Thursday, April 4, 2013

THEATRE REVIEW: TRUE WEST


Pictured; Stuart Hughes, Mike Ross

JOHN COULBOURN, Special to TorSun
04 APRIL 2013
R: 3.5/5

TORONTO - Stretching back as far as Cain and Abel, the mysterious bonds of brotherhood — that fusion of love and loathing unique to certain male siblings — have fascinated storytellers of all stripes. And while the petty grievances and jealousies at the heart of TRUE WEST might not lead to fratricide on a biblical scale, they come precariously close, as playwright Sam Shepard explores those bonds from a distinctly modern 1980’s perspective. After largely disappearing from main stages, Shepard’s work is once again in the spotlight after a successful Broadway revival of TRUE WEST — which has led in turn to a Soulpepper revival that opened Wednesday at the Young Centre.


Elder brother Lee, played by Stuart Hughes, has returned to the family home in suburban California for a re-charge, only to discover that his mother (played by Patricia Hamilton) has headed off to Alaska and left things in the care of younger brother Austin, played by Mike Ross. A clash, of course, is inevitable.


Lee touts his amoral values and the freedom that comes from living hand to mouth on the wrong side of the law, while Austin smugly cloaks himself in the respectability of being a family man, smug in his burgeoning success as a screenwriter. The two even lock horns over who is closer to their absent father, a drunk who crawled into a bottle and largely disappeared from their lives years ago. Their bickering comes to a head then boils over with the arrival of Saul Kimmer (Ari Cohen), a putative movie producer with whom Austin has been working. The ensuing battle proves, once again, the truth in the old axiom that it is much easier for someone to pull you down to their level than for you to pull him up to yours. It’s a bleak, blackly funny play that the cast, under the direction of Nancy Palk, tackles with more enthusiasm than finesse, leading to a production that puts more emphasis on the acting than on the story.


In the pivotal role of Lee, Hughes gives us a man not merely cracked, but broken — not the opportunistic hustler the script suggests, but rather a middle-aged derelict, already well on his way to being what his father was before him. Ross, meanwhile, never fully inhabits either Austin’s desperation to lift himself out of a past that both attracts and repels him nor the character’s deep need for his brother’s approval. Cohen’s Kimmer, meanwhile, is right out of sitcom central casting, while Hamilton seems to have wandered in from another play entirely.

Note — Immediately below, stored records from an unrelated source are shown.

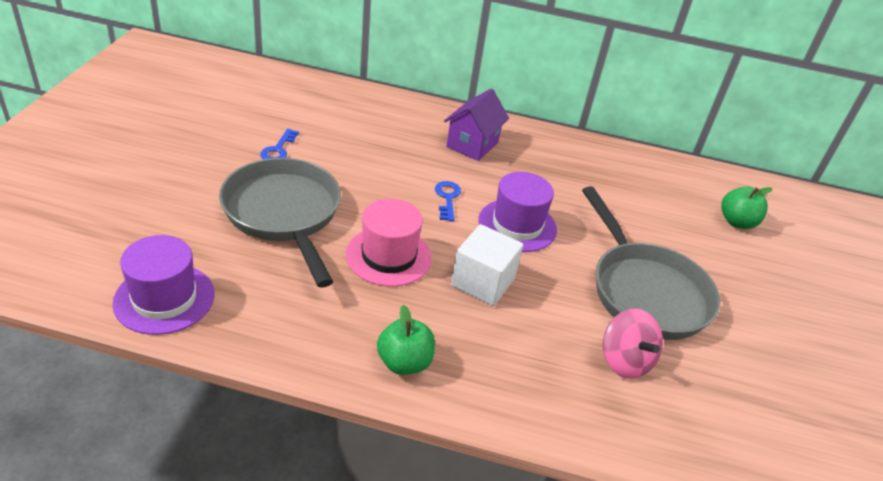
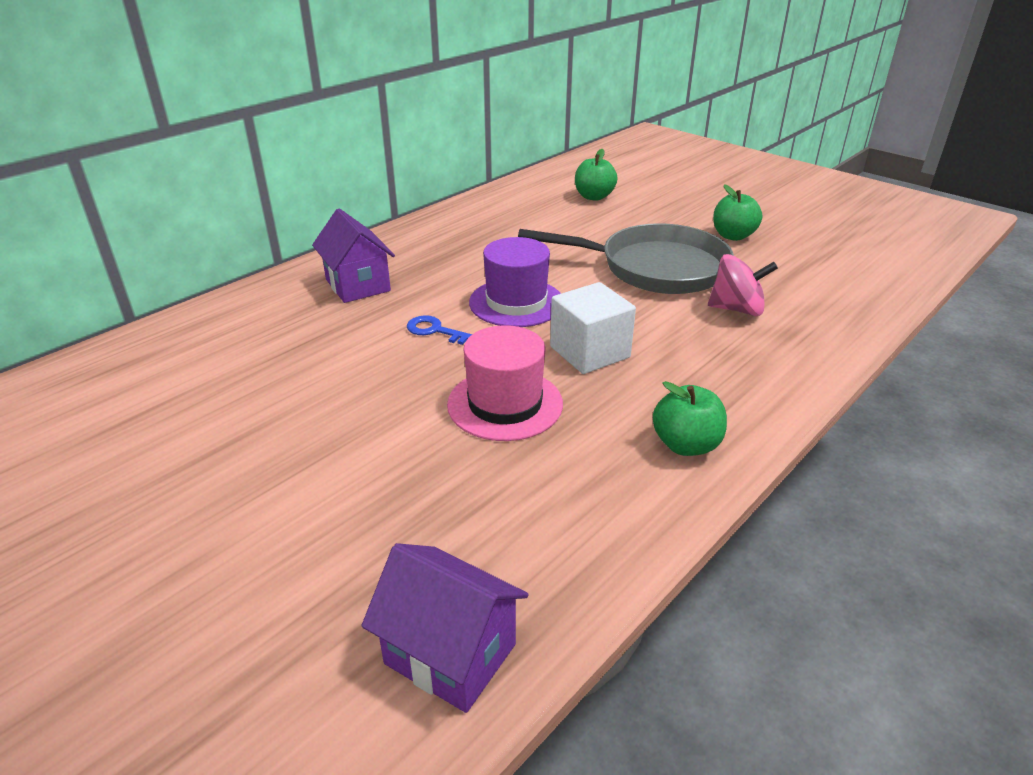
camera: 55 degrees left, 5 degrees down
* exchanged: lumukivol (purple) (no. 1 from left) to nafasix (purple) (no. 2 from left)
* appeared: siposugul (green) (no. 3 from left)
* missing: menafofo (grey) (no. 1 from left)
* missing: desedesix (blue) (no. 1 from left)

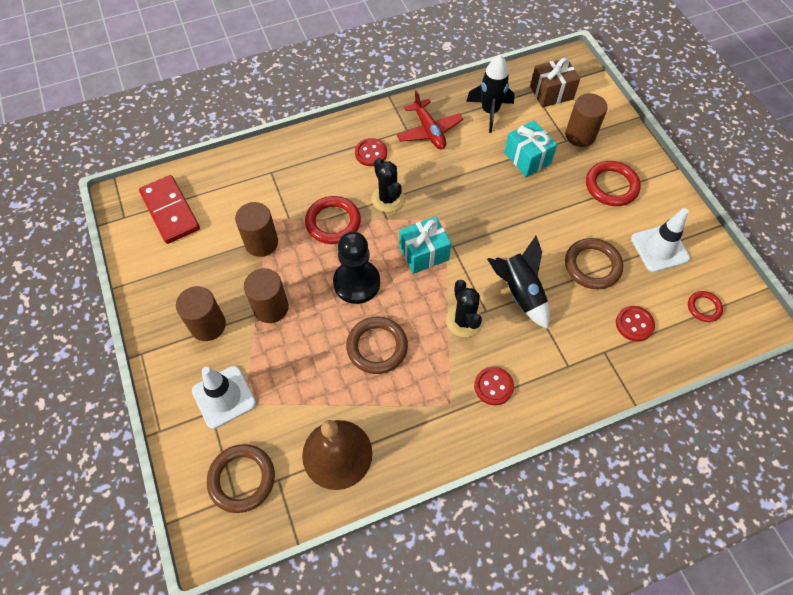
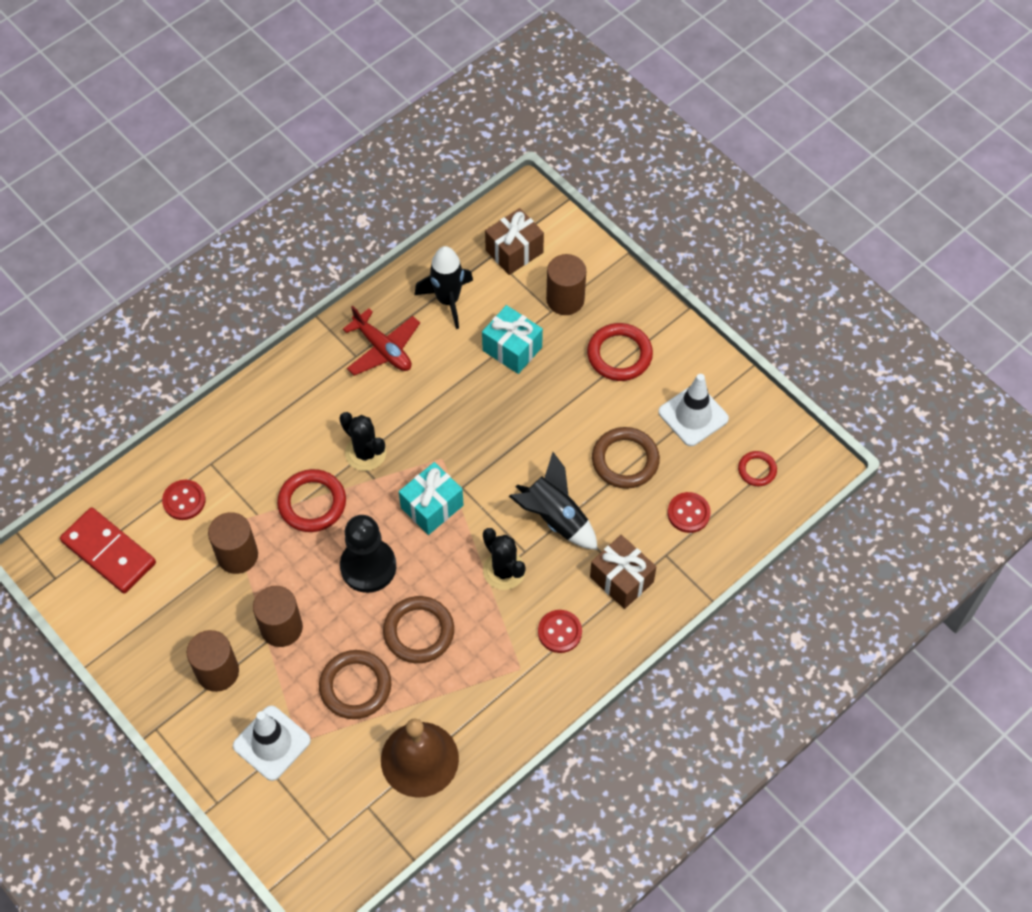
camera: 20 degrees left, 0 degrees up
* relocated: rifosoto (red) (no. 1 from left)
* relocated: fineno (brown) (no. 1 from left)
* appeared: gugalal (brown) (no. 2 from left)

And they all get scant help from Ken MacDonald’s set, seemingly more inspired by The Golden Girls than by the shabbier milieu the playwright describes, or from lighting designer Graeme Thomson, whose apparent attempts to end each scene with a freeze frame of sorts comes across merely as uncharacteristically sloppy work. TRUE WEST remains, however, a play worth seeing, even in a production that seems to veer off track too often.